Unconditional love means different things to different people, but for me, unconditional love means knowing exactly how a person is, all their tirades, their kind of lame and disgusting quirks, their cute aspects, their rather pathetic aspects, and through it all remain immensely fond of them. So fond of them, that just looking at them going about their business and in contemplating all their aspects, I want to go over and hold them, and love them and maybe exchange some gesture of affection. I’d like for that person to feel the same way about me as well. It’s kind of pathetic how much like an animal I am. It’s like when the pet you just bought finally starts relaxing around you and comes to you to be petted, or sits in your lap when you’re lonely in spite of itself. You’re just so happy that you can make your pet feel relaxed and happy, and it’s even eager to see you b/c it likes you so damn much! I want to skip to that phase of a relationship already. Problem is, it’s hard to get to know someone without that stupid infatuation phase fudging everything up. With infatuation I worry about the other person learning how I really am, and getting fed up, or worse yet, bored with me… actually, I can’t even bore myself, so maybe worse, the other person is intimidated by me, and keeps thinking they need something different. Also, it’s hard to get to know someone really fast… especially if they’re going through the infatuation phase and they’re trying to hide all the nasty stuff that they’re worried you’re not going to like.

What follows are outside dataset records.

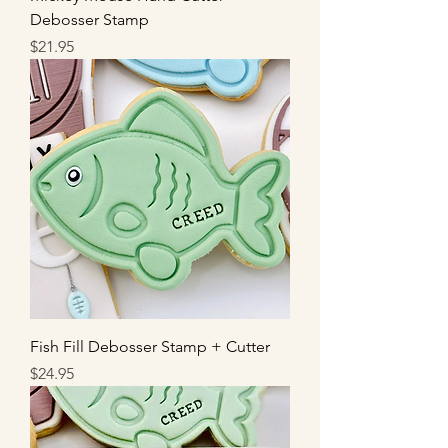
Debosser Stamp
Price
$21.95
Fish Fill Debosser Stamp + Cutter
Price
$24.95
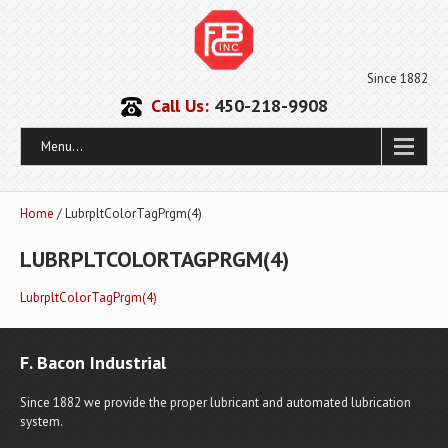
Since 1882
Call Us:
450-218-9908
Menu...
Home
/ LubrpltColorTagPrgm(4)
LUBRPLTCOLORTAGPRGM(4)
LubrpltColorTagPrgm(4)
F. Bacon Industrial
Since 1882 we provide the proper lubricant and automated lubrication
system.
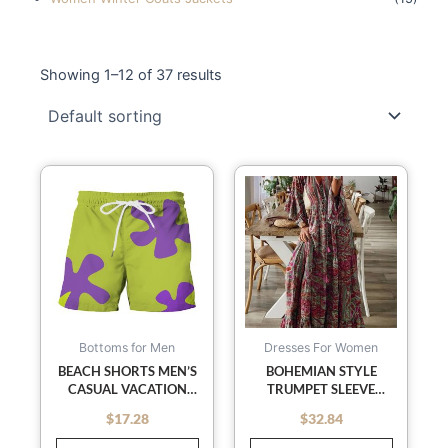
Showing 1–12 of 37 results
This
This
product
product
has
has
multiple
multiple
variants.
variants
The
The
options
options
may
may
Bottoms for Men
Dresses For Women
be
be
BEACH SHORTS MEN’S
BOHEMIAN STYLE
CASUAL VACATION
TRUMPET SLEEVE
chosen
chosen
PRINTED SHORTS
PRINTED V-NECK HIGH
on
on
$
17.28
$
32.84
out of 5
out of 5
WAIST HOLIDAY DRESS
the
the
FLORAL FEMALE LONG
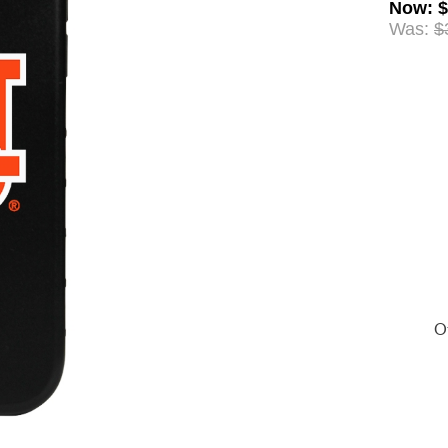
Now
:
$
Was:
$
Of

I just want unconditional fondness NOW, dammit!
Meanwhile, it’s kind of nice to look in the mirror and see a smear of mucusy dried milk on my shoulder. I think every parent wants their kid to cuddle with them every once in a while. Too much and you think your child’s a bit dependent, and weak, but it always seems to be one end of the spectrum or the other. It’s a very rare thing that my child puts her head on my shoulder. She has to be in an extremely affectionate mood (which happens maybe once a month for approximately 30 seconds), or extremely sick (which means usually there’s something more than dried milk on my shirt).

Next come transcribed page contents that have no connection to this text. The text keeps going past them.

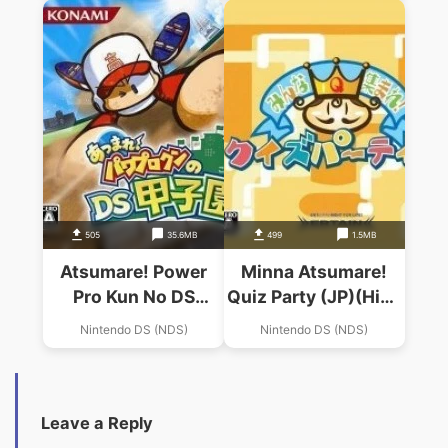
Atsumare Haai!
505
35.6MB
499
1.5MB
Atsumare! Power
Minna Atsumare!
Pro Kun No DS
Quiz Party (JP)(High
Koushien (v01)
Road)
Nintendo DS (NDS)
Nintendo DS (NDS)
(High Road)
Leave a Reply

For some reason, it’s like some sort of trophy stain-like blood on a rugby player’s jersey, and I feel great satisfaction in putting this shirt in the dirty laundry. Still, it would be embarrassing to have other people see my marks of achievement (hey, achieving your kids’ affection is huge-this is about the only time you can get it before they hit puberty!), it’s kind of a silly thing to be proud about, but I will be proud about it in private anyway, thank you very much.